Le Canada reconnaît déjà qu’il ne répondra pas à la demande de l’OTAN de contribuer à hauteur de 2 % de son PIB à ses dépenses militaires d’ici 2024.

L’important, ce n’est pas le montant, c’est la qualité de la contribution aux missions de l’alliance, lance une source gouvernementale. « Il ne faut pas oublier que nos soldats qui participent aux missions de l'OTAN doivent traverser l'Atlantique, contrairement à nos alliés européens qui peuvent visiter leur famille les fins de semaine, même durant leur déploiement. »

Ottawa prévoit tout de même une augmentation de ses budgets en Défense pour les quatre prochaines années.

L’OTAN essaie également de mettre sur pied un réseau de réponse rapide à une agression militaire, intitulé le 30-30-30-30. L’alliance veut que les pays membres puissent déployer, d’ici 2020 :

  • 30 bataillons mécanisés
  • 30 escadrons d'avions de combat
  • 30 navires de guerre
  • en 30 jours ou moins

Cependant, il est peu probable que le Canada y apporte une contribution significative, selon de nombreux experts.

Au-delà des mots, il va être difficile pour le premier ministre Trudeau de proposer un autre engagement phare de la part du Canada.

Justin Massie, professeur de science politique à l’UQAM

En situation minoritaire, je ne peux pas voir le gouvernement se décider à augmenter les budgets militaires, ajoute le professeur Eric Ouellet, professeur au Collège des Forces canadiennes de Toronto.

Une rencontre au Kremlin en avril 2019

Le président turc Recep Tayyip Erdogan et son homologue russe Vladimir Poutine

Photo : Associated Press / Maxim Shipenkov

5. La Turquie, mouton noir de l’OTAN

Plusieurs membres de l’OTAN s’inquiètent de l’achat de matériel militaire russe par la Turquie.

Le pays s’est doté en 2018 d’un système de défense antimissile qui doit être maintenu par des techniciens russes.

Le système n’a pas encore été activé par les Turcs.

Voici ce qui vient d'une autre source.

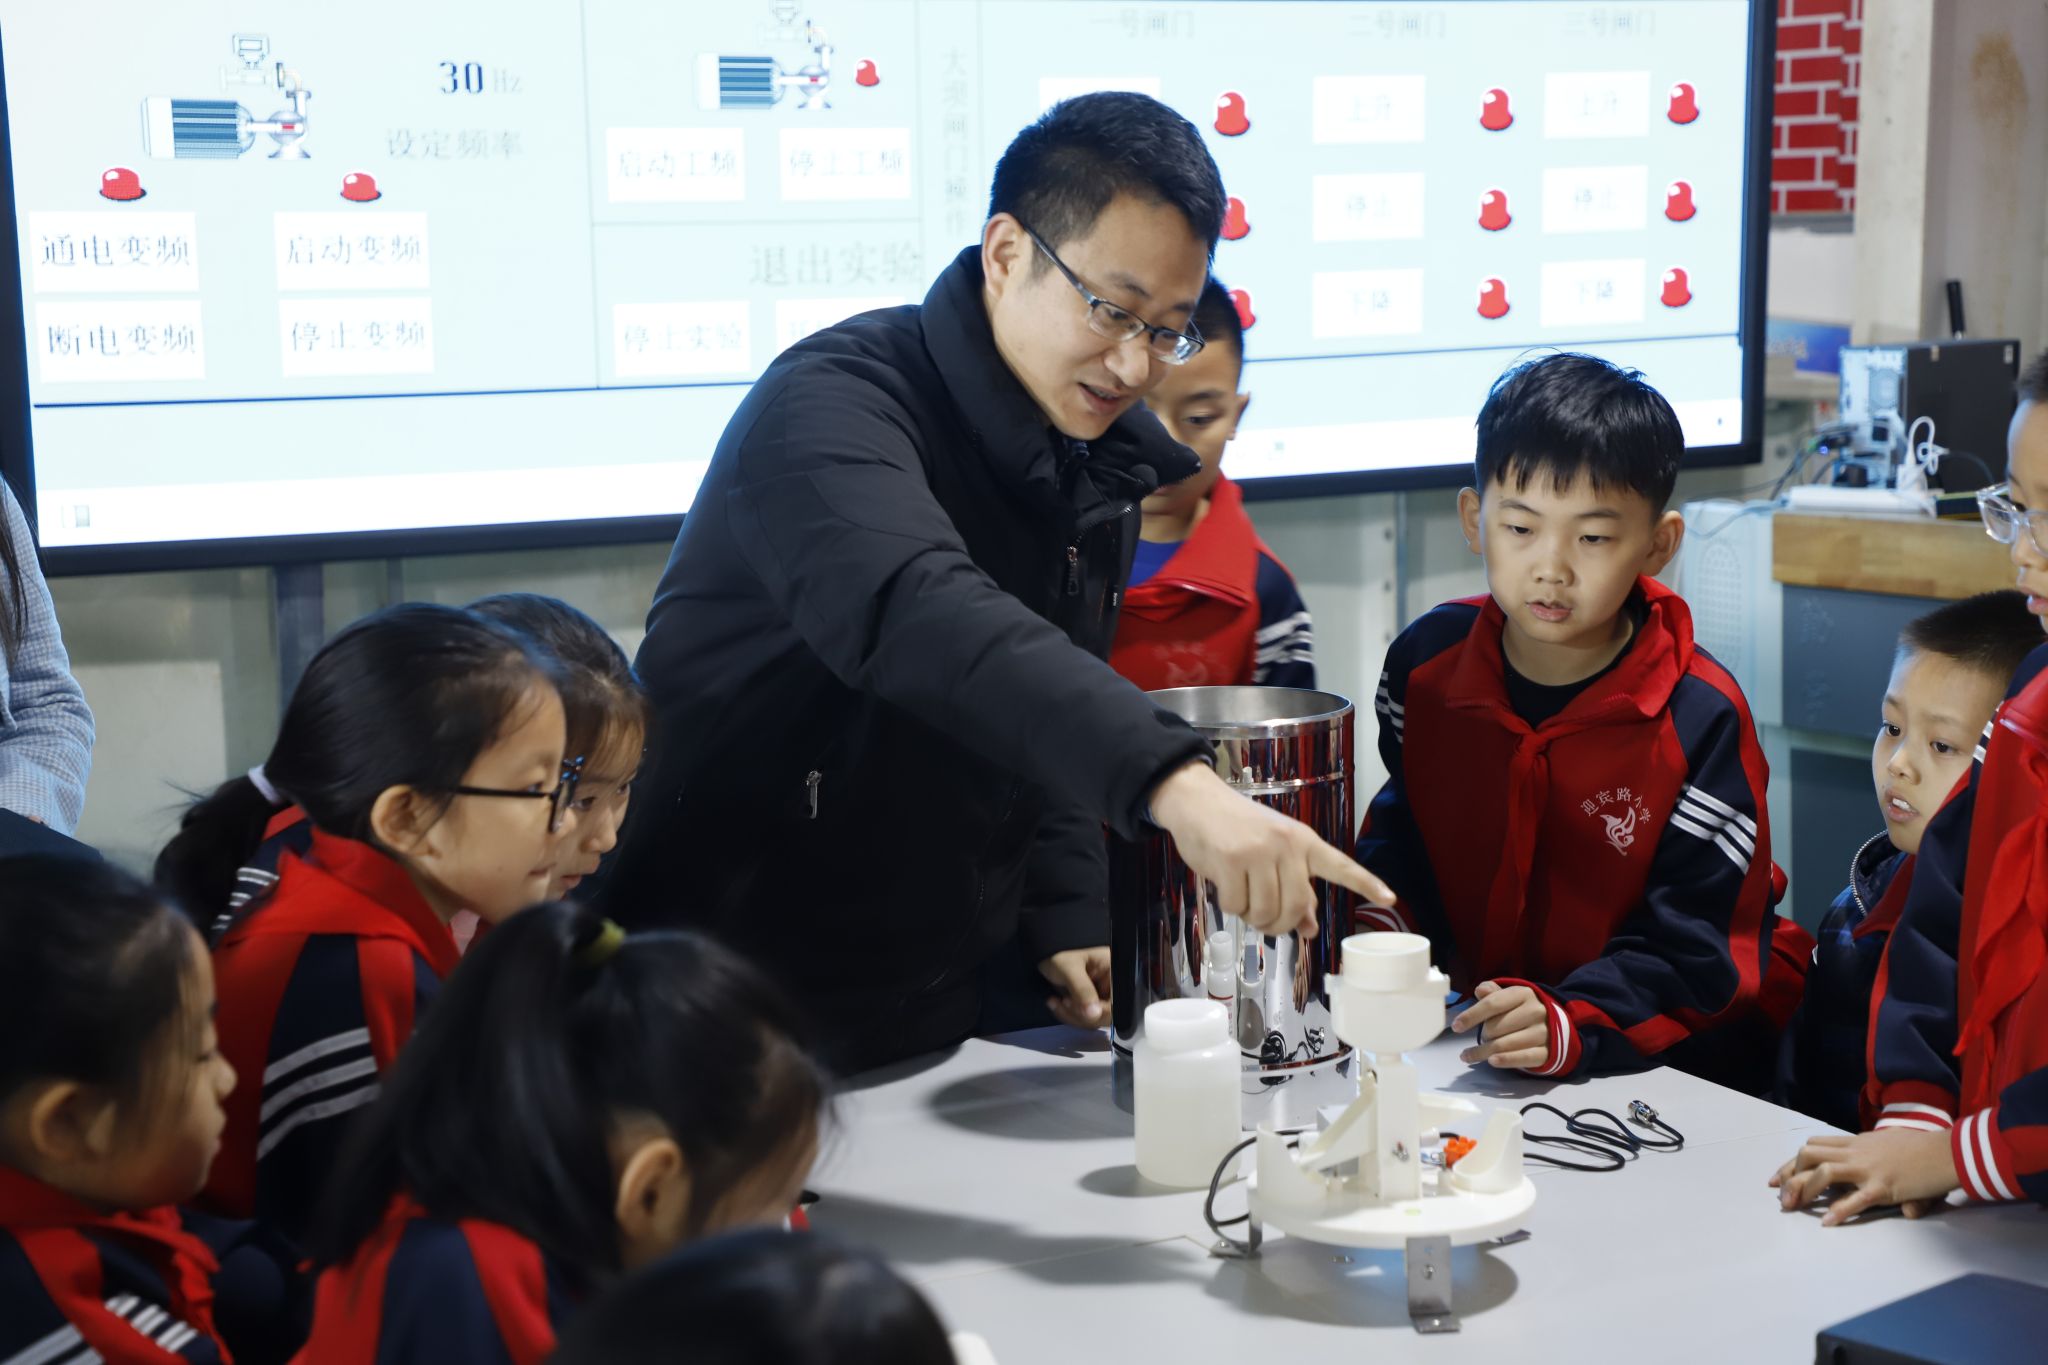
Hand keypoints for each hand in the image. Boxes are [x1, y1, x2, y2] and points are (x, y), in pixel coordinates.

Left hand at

C’est une menace concrète et réelle, selon Eric Ouellet.

Ça sous-entend que le système russe des Turcs serait branché sur le réseau de renseignements de l’OTAN. La porte serait grande ouverte pour faire de l’espionnage par la Russie. C’est tout à fait problématique.

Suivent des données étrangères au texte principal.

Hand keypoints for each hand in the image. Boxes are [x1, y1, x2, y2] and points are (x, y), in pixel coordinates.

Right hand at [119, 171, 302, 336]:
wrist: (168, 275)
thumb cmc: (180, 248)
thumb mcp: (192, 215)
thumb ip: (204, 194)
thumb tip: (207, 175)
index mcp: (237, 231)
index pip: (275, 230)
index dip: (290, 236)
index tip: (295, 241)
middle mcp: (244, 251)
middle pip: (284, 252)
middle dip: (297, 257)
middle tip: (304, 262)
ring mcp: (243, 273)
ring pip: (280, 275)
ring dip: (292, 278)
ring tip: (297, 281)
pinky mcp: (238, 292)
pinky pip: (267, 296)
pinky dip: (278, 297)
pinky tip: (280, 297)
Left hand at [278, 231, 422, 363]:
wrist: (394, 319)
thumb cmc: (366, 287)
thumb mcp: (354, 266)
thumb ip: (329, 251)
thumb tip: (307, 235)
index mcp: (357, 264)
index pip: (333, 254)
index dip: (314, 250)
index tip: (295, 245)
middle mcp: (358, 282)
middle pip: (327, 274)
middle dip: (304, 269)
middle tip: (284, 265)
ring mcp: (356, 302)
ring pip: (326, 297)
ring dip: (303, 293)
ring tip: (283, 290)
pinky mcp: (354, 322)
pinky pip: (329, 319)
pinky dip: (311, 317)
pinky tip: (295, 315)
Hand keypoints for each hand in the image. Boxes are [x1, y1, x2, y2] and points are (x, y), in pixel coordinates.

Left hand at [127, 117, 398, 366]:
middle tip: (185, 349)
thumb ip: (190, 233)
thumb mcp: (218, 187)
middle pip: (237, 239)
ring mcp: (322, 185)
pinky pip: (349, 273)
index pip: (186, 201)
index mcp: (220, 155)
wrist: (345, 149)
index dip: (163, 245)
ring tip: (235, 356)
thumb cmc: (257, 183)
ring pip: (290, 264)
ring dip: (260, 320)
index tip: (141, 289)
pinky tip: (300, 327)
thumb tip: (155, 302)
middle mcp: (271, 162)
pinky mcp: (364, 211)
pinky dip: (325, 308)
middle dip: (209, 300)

Eric Ouellet, professeur au Collège des Forces canadiennes de Toronto

D’ailleurs, les États-Unis protestent contre l’achat de cette technologie russe en refusant de livrer à la Turquie des centaines d’avions de chasse F-35.

Un général français à la retraite estimait récemment que l'évolution de la Turquie représente une menace existentielle pour l'OTAN, une corrosion de l'intérieur.

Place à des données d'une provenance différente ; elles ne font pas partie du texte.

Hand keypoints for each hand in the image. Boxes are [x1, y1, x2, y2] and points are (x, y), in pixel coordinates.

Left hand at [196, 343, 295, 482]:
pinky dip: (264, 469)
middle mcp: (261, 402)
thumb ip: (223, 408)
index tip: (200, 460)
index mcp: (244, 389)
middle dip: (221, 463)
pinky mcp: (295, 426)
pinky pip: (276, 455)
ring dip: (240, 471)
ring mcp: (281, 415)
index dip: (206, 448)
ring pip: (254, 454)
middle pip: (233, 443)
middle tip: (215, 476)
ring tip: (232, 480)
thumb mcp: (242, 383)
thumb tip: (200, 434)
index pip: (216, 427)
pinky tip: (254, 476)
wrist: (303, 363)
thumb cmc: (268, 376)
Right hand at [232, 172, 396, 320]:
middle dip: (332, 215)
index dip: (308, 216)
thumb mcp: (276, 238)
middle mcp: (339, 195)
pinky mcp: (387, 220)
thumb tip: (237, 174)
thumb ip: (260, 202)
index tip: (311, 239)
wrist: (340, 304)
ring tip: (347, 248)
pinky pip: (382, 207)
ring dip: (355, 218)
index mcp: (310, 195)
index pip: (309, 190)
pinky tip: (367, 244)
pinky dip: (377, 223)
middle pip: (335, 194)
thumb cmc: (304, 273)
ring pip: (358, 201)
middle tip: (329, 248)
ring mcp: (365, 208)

Le Canada n’a pas l'intention de commenter l'achat d'équipement militaire d'un autre pays membre ni les conséquences possibles pour l'unité de l'OTAN.

À ce sujet, la France et la Turquie ont entrepris une guerre de mots dans les semaines menant au sommet de l’OTAN. Les deux pays s’accusent mutuellement de laxisme face au terrorisme.

Le premier ministre de la Turquie s’est même demandé en point de presse si le président Macron était en état de mort cérébrale.